The company gathered in the dark for its tactical withdrawal. ‘A quiet roll call was made. One of my men was missing. I fumbled my way in the dark to find him still in his foxhole. I had to force him out of it. He was all for staying there and taking his chance when daylight came.’ The man was Jewish and a refugee from Germany, and was showing e
xtraordinary courage just by being there with the Allied forces. Kent knew of a number of men with the same background and had enormous respect for them. Although they had Anglicized their names as a precaution in case of capture, some had faltering English and heavy accents that would have soon given their ethnic identity away. But this one particular man had lost his nerve or his reason because, against everyone else’s better judgement, he was bent on giving himself up. ‘I had no intention of letting him do so and I finally persuaded him he would be better off staying with us. Part of the persuasion was the cold metal of my Colt pressed against his ear and my promise that I personally would see him off before any German could do so. When the withdrawal started I kept him directly in front of me so that he could not slip away in the dark.’

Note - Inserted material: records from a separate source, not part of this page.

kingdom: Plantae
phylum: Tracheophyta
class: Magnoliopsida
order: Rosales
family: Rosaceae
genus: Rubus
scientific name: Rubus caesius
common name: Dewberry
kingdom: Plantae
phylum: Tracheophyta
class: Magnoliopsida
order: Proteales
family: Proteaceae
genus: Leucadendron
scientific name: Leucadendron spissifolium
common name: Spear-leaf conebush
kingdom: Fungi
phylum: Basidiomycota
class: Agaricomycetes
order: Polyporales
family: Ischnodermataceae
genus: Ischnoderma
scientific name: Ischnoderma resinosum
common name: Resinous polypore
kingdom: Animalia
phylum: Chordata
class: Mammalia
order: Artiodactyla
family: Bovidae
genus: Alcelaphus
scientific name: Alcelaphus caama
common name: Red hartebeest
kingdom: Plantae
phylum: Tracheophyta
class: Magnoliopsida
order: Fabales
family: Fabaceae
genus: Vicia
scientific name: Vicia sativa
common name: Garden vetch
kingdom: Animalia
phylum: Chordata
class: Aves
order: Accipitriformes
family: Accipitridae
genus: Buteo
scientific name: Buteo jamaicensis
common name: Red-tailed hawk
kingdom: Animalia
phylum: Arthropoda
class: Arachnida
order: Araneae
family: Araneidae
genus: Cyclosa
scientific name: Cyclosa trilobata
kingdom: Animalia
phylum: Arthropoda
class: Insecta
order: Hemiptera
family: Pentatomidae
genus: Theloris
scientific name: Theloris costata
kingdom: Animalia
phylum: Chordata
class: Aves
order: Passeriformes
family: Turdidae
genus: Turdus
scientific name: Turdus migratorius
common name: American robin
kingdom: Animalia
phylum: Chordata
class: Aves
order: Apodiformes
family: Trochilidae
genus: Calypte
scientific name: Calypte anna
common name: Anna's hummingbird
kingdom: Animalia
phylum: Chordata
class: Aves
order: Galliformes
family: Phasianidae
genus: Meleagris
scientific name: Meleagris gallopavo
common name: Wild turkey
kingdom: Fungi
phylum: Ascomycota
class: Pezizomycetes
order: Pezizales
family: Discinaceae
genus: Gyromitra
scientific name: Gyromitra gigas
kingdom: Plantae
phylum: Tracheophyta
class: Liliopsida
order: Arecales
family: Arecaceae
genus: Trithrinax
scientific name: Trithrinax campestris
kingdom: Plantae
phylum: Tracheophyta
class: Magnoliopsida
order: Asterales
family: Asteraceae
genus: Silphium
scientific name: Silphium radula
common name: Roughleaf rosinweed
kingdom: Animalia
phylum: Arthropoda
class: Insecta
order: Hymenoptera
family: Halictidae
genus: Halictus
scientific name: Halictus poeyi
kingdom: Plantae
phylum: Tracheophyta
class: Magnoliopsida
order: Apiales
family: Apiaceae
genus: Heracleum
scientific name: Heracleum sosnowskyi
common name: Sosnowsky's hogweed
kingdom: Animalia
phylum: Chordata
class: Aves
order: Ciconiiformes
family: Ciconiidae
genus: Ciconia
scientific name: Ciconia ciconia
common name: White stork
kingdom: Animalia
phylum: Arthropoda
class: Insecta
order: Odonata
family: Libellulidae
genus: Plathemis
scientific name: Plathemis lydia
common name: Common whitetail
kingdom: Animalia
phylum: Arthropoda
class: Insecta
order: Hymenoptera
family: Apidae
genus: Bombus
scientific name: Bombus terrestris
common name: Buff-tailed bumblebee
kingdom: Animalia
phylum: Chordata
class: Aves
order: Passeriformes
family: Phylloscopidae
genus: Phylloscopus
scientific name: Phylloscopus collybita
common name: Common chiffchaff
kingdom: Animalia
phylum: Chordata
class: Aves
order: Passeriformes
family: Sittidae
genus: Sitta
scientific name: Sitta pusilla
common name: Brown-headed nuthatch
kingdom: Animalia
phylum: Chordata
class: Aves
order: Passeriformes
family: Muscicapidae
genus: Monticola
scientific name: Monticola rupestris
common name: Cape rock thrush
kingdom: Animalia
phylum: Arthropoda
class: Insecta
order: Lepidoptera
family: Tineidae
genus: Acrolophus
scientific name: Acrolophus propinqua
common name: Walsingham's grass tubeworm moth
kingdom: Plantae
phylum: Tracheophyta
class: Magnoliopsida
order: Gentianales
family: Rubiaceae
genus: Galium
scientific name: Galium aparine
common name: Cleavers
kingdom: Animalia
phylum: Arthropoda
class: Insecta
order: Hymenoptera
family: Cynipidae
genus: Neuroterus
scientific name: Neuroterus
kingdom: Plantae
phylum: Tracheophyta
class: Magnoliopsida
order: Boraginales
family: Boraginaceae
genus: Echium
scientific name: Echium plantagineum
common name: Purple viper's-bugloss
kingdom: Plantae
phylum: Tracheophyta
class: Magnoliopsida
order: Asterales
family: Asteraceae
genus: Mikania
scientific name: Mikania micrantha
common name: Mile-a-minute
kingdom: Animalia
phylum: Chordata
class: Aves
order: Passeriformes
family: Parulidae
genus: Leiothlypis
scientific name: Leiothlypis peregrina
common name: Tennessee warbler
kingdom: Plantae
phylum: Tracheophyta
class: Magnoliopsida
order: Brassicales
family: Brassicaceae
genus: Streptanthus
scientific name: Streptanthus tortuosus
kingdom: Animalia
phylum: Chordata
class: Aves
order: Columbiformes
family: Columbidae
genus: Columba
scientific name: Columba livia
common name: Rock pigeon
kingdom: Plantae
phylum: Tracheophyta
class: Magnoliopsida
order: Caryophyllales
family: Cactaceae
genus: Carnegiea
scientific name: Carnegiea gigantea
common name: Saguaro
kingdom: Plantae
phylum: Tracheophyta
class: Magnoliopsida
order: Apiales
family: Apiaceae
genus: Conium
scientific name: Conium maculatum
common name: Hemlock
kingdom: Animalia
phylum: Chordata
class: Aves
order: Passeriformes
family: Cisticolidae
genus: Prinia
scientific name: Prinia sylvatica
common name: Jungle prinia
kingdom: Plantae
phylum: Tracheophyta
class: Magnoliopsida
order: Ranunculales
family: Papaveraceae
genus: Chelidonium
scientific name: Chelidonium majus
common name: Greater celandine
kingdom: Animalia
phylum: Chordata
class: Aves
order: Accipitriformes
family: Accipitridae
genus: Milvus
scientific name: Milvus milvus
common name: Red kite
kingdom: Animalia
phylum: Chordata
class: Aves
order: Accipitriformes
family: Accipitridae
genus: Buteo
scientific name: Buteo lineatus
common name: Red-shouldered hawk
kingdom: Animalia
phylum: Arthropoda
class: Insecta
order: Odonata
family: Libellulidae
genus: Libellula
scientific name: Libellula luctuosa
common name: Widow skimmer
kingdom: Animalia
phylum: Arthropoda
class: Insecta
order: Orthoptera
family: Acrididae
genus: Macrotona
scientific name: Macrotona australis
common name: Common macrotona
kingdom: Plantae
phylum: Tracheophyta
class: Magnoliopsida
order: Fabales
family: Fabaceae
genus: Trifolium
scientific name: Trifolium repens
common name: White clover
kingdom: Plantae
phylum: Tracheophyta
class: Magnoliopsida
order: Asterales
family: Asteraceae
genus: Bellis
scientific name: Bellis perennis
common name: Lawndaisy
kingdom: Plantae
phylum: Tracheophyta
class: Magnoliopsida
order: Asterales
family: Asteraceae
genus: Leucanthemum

That night march, as Kent called it, was more of a nightmare. They shuffled along in the pitch black over rough and unfamiliar ground, constantly in danger of losing touch with the man in front and wandering off course. It was a nerve-wracking hour of stopping and starting before they made it into the grounds of the Hartenstein and settled down to rest. ‘We lay in section lines among the leaves,’ Kent recalled, ‘which had already fallen from the trees. It seemed to me that autumn came early that year. I eased off my pack, lay my Sten close to hand, ready for use, and put my head down for a nap. As I did so I felt something soft and yielding beside me but thought no more of it. As dawn broke, we roused ourselves and I discovered I had spent the night alongside a dead German soldier. He was barely covered with a few inches of earth and leaves, and it was his hand, sticking out from his resting place, that I had touched. He cannot have been long dead, for there was hardly any of the stench of putrefaction which was to become so familiar to me in the days to come.’